Run the example from the Speech/Data folder using:
cntk configFile=../Config/FeedForward.cntk
or run from any folder and specify the Data folder as the currentDirectory
,
e.g. running from the Speech folder using:
cntk configFile=Config/FeedForward.cntk currentDirectory=Data
The output folder will be created inside Speech/.
The config files define a RootDir
variable and sevearal other variables for directories.
The ConfigDir
and ModelDir
variables define the folders for additional config files and for model files.
These variables will be overwritten when running on the Philly cluster.

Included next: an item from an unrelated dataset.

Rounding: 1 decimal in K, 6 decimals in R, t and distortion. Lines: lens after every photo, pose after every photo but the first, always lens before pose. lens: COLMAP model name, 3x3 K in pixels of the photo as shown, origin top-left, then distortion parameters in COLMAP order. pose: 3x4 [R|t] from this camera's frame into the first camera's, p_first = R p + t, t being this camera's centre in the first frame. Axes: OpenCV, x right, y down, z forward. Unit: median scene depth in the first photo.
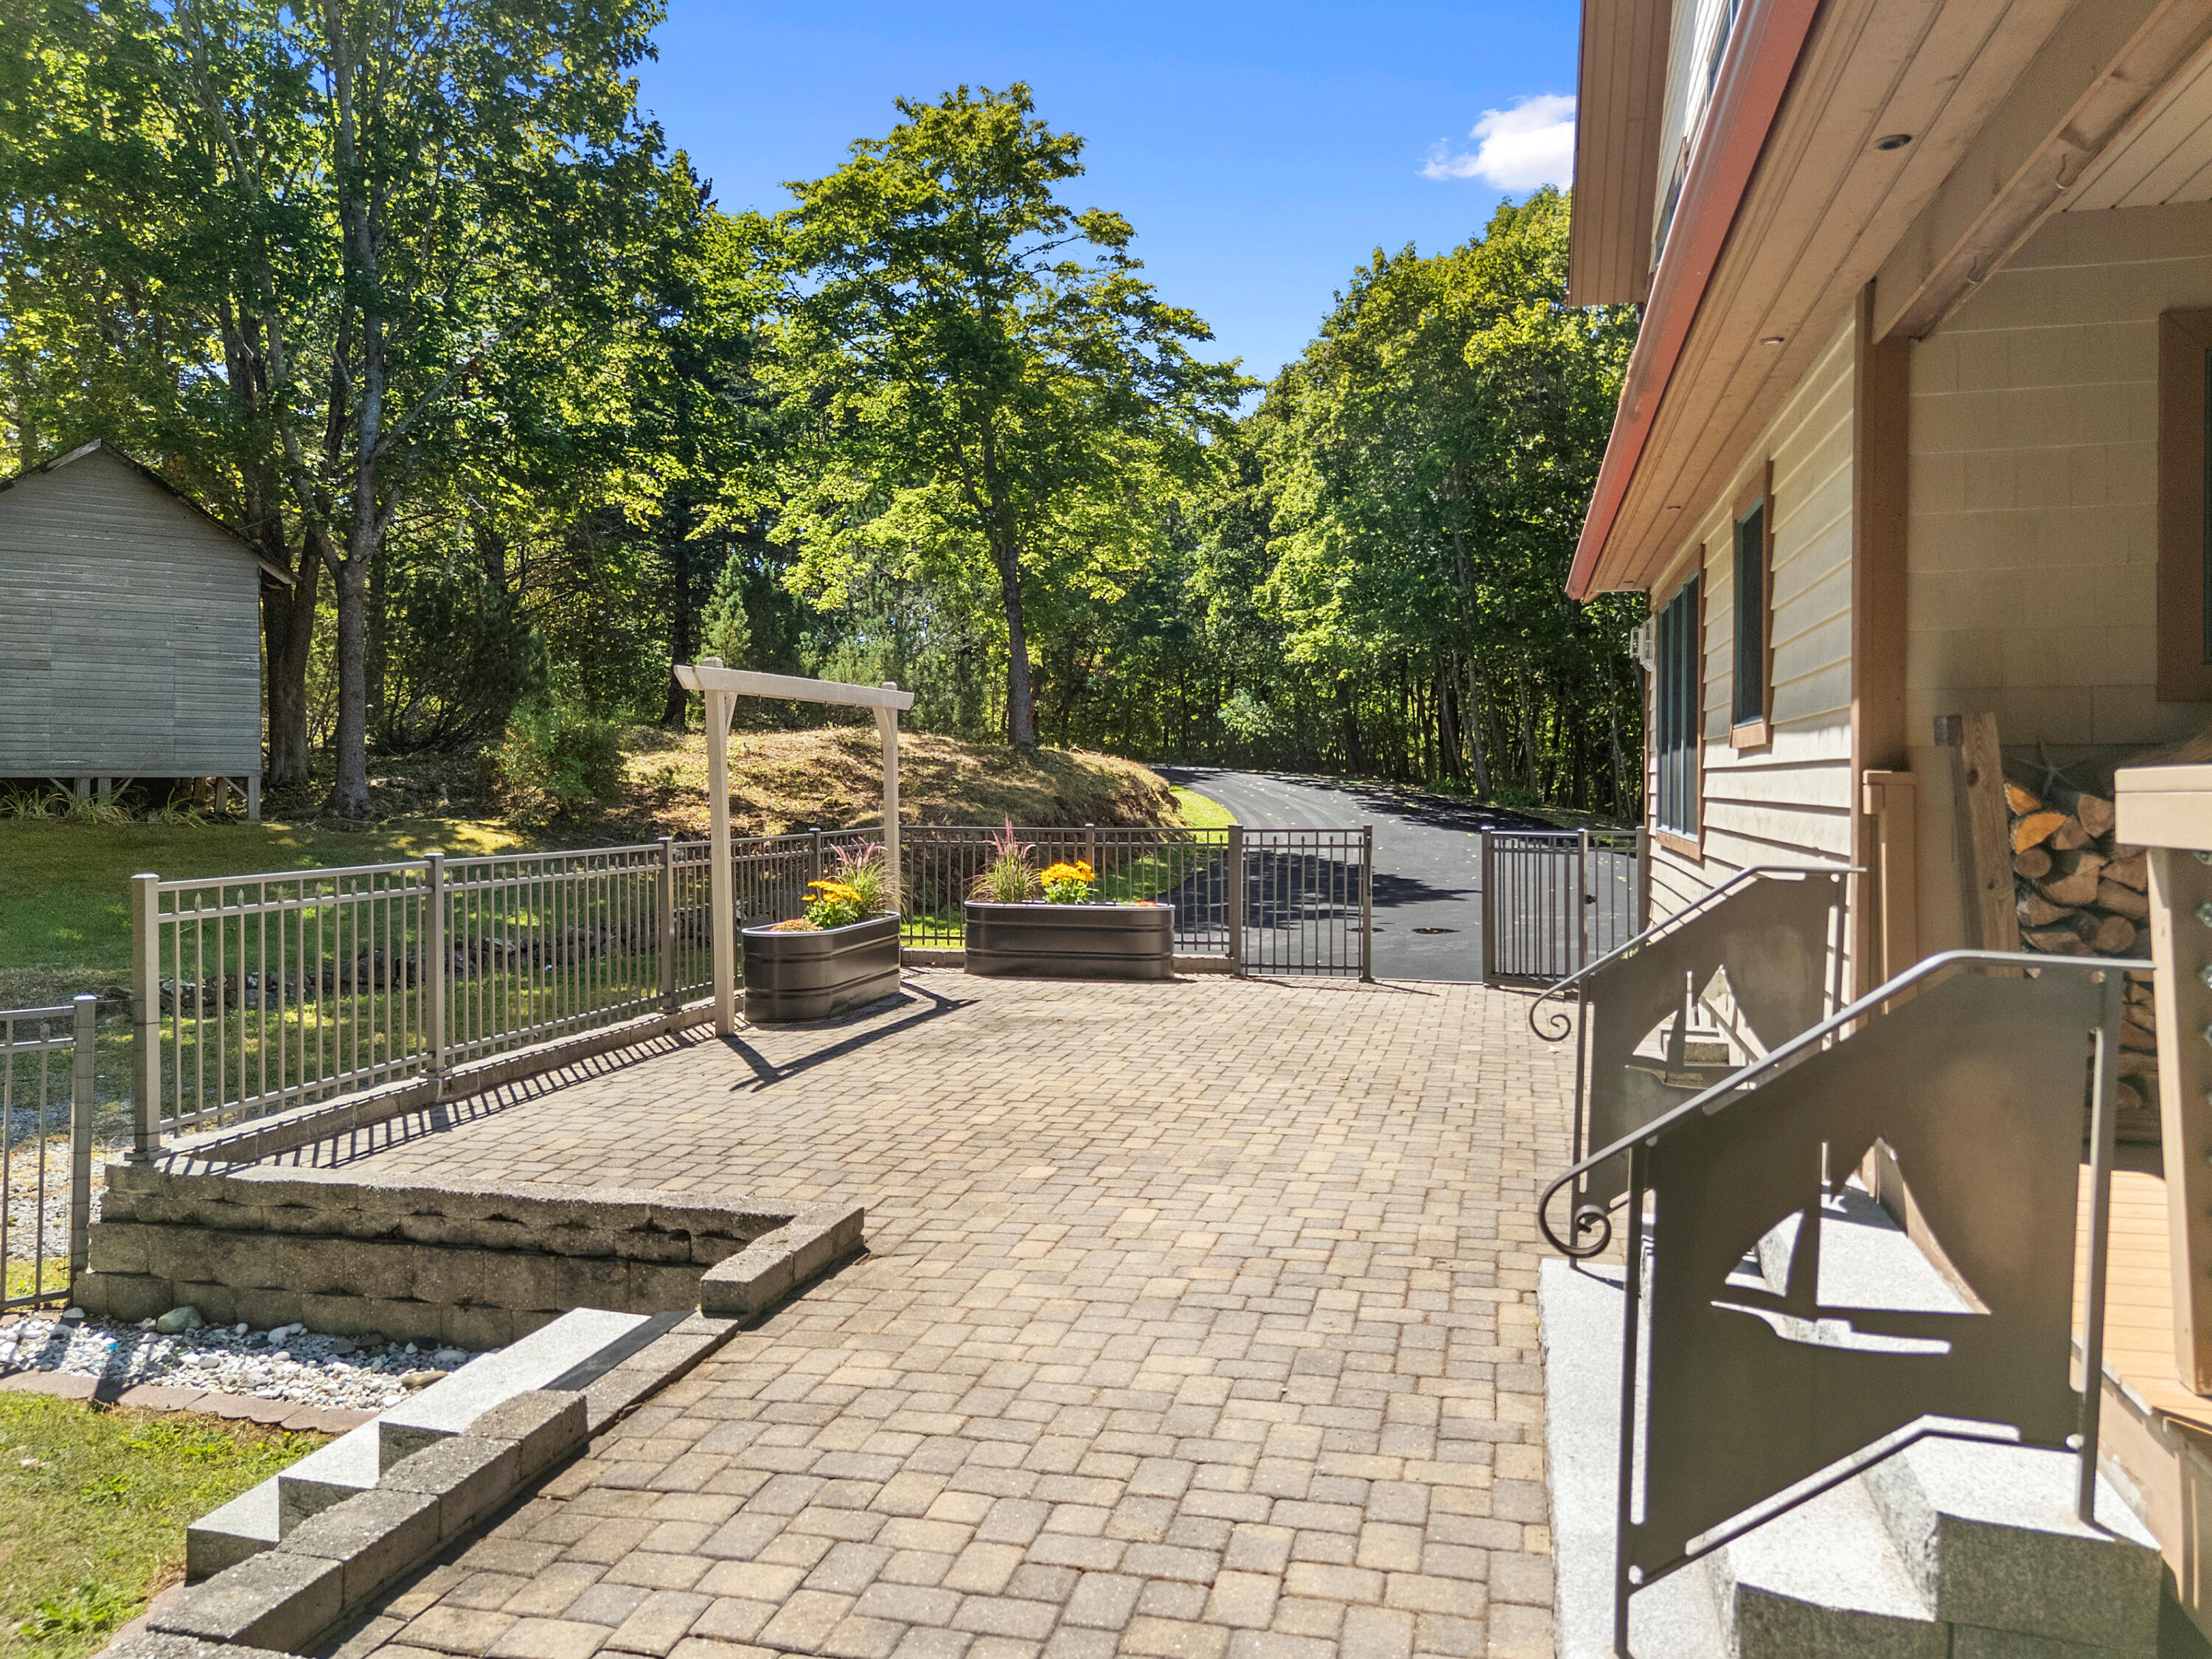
lens RADIAL K [[1656.8, 0, 1106.0], [0, 1656.8, 829.5], [0, 0, 1]] dist [0.095397, -0.001883]
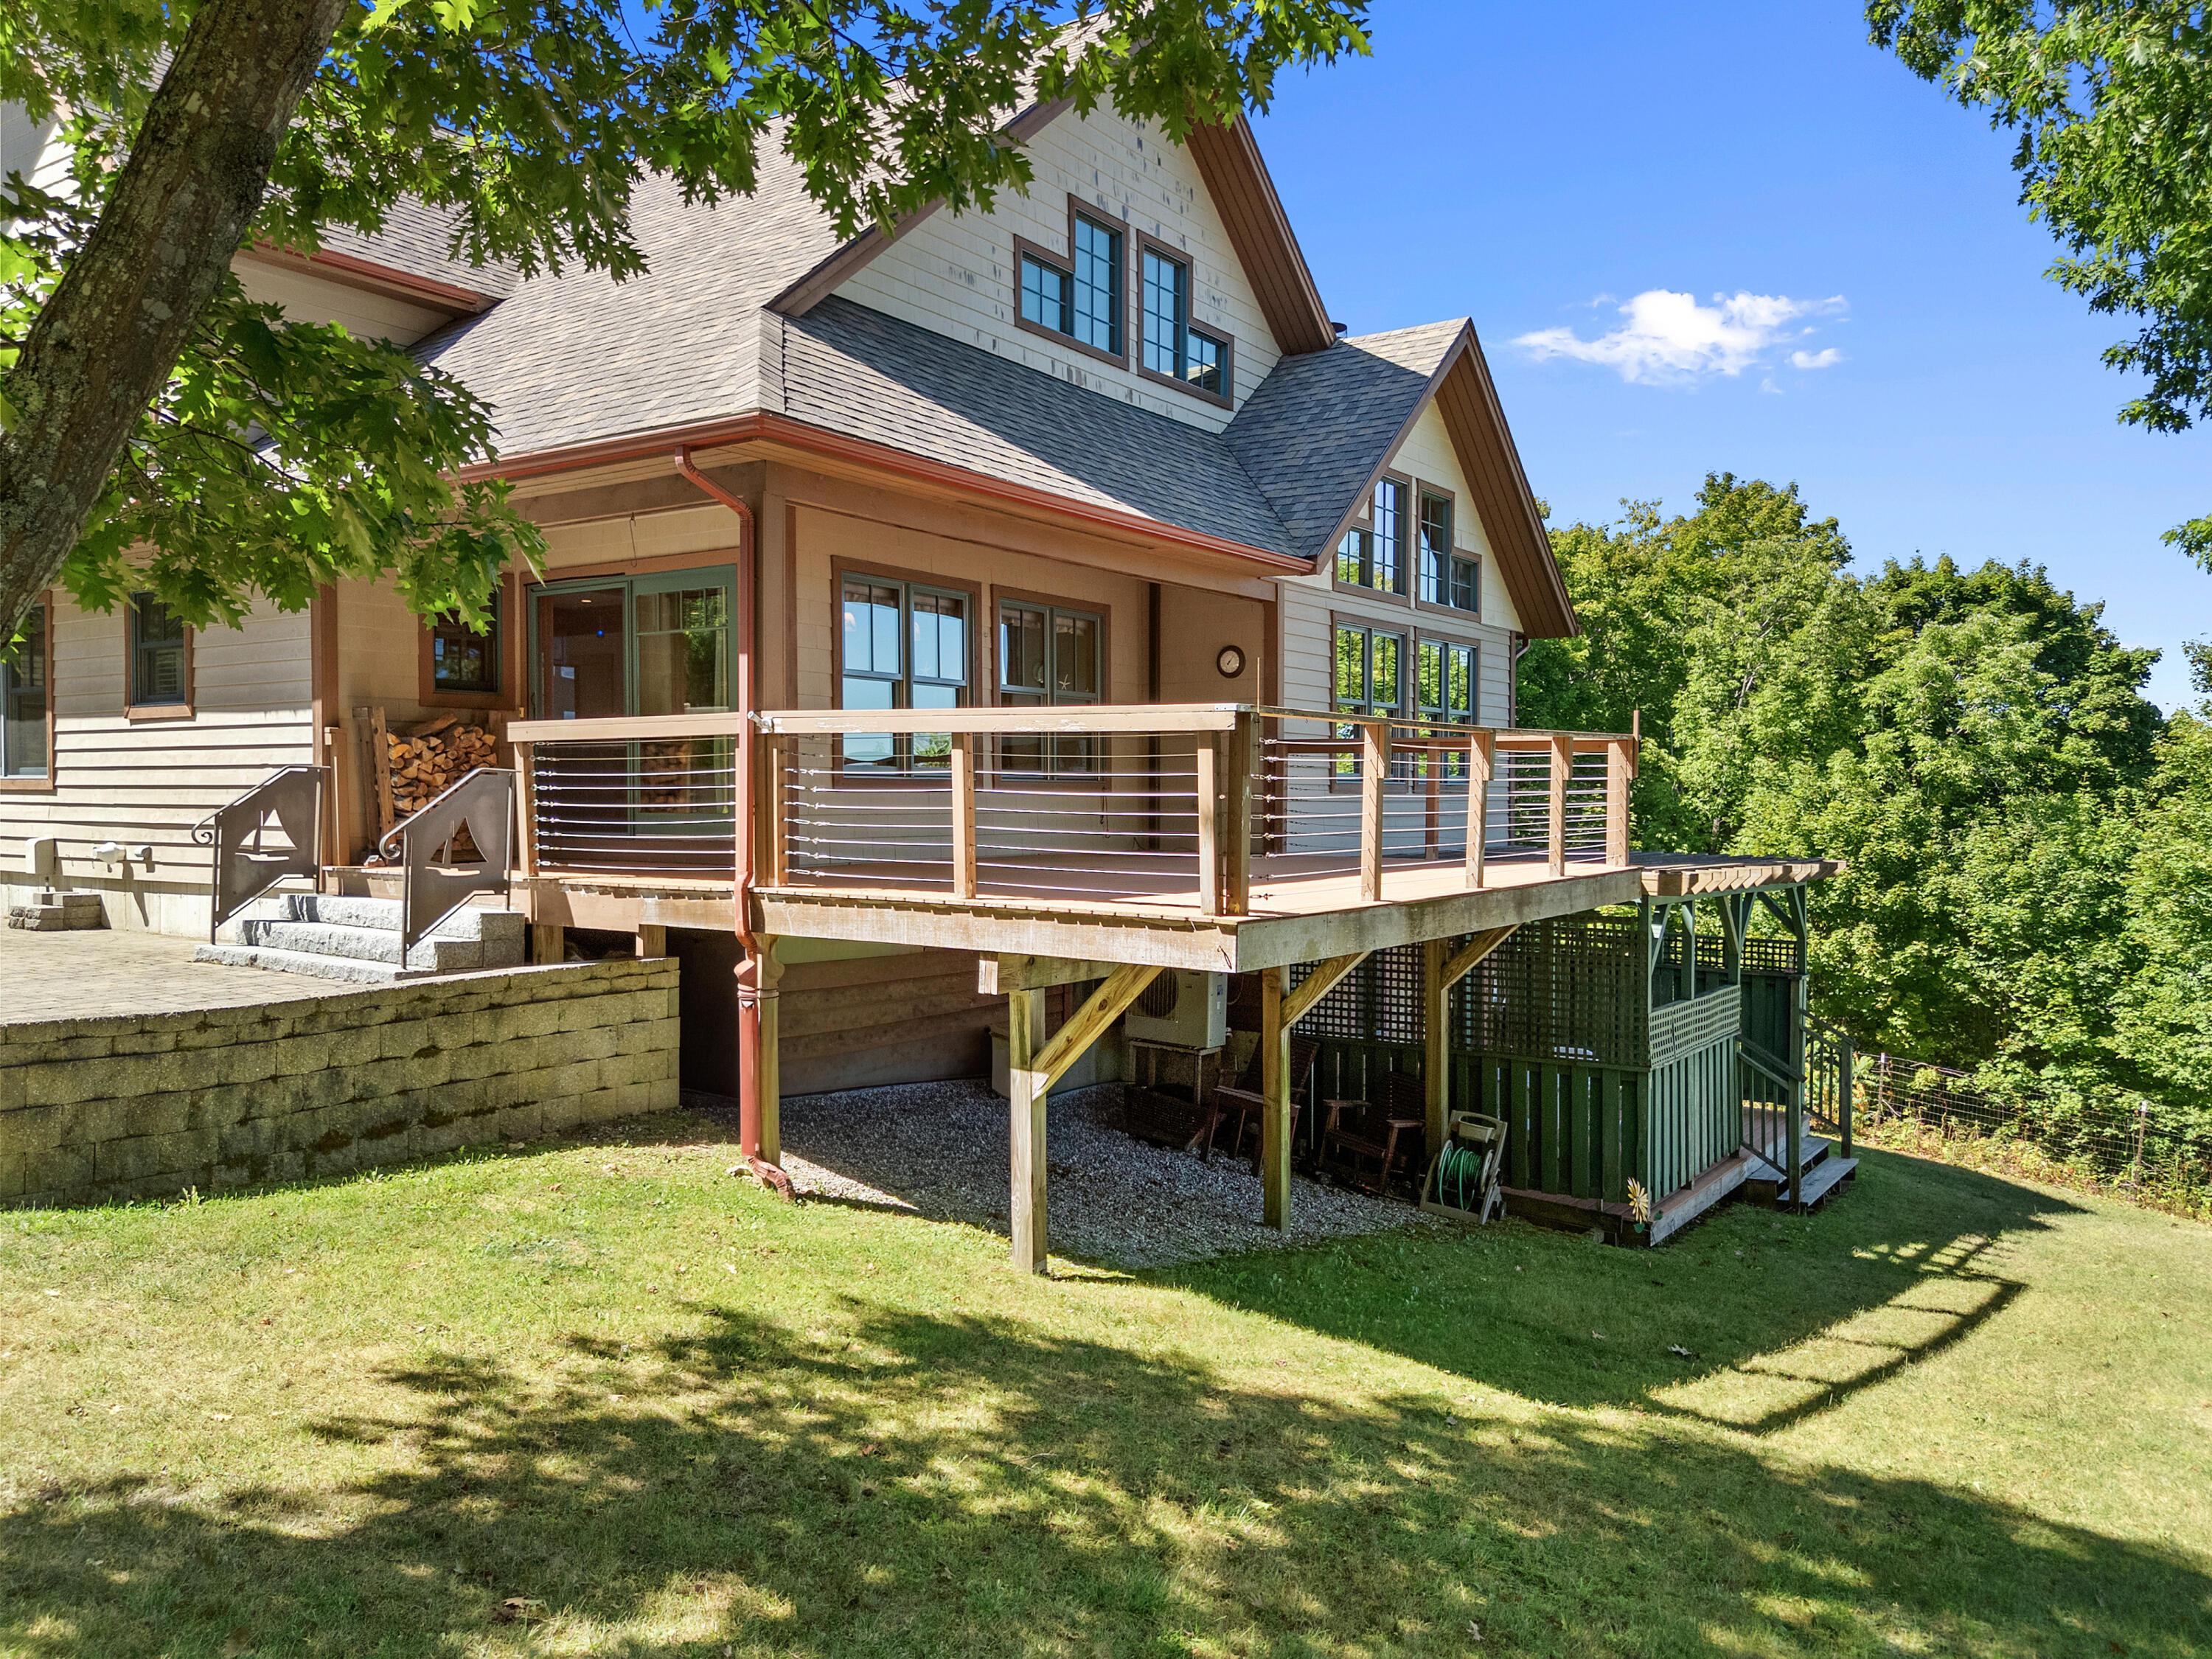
lens RADIAL K [[1631.5, 0, 1148.2], [0, 1631.5, 804.1], [0, 0, 1]] dist [0.091297, -0.086244]
pose [[0.353561, 0.001006, 0.935411, -1.392316], [0.021774, 0.999720, -0.009305, 0.126027], [-0.935158, 0.023657, 0.353440, -0.973444]]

It is therefore recommended to generally use ConfigDir
and ModelDir
in all config files.
To run on CPU set deviceId = -1
, to run on GPU set deviceId to "auto" or a specific value >= 0.
The FeedForward.cntk file uses the SimpleNetworkBuilder to create a 2-layer feed forward network with sigmoid nodes and a softmax layer. The LSTM-NDL_ndl_deprecated.cntk file uses the NdlNetworkBuilder and refers to the lstmp-3layer-opt.ndl file. In the ndl file an LSTM component is defined and used to create a 3-layer LSTM network with a softmax layer. Both configuration only define and execute a single training task:
command=speechTrain
The trained models for each epoch are stored in the output models folder.
The 'AdditionalFiles' folder contains the license terms for the AN4 audio database.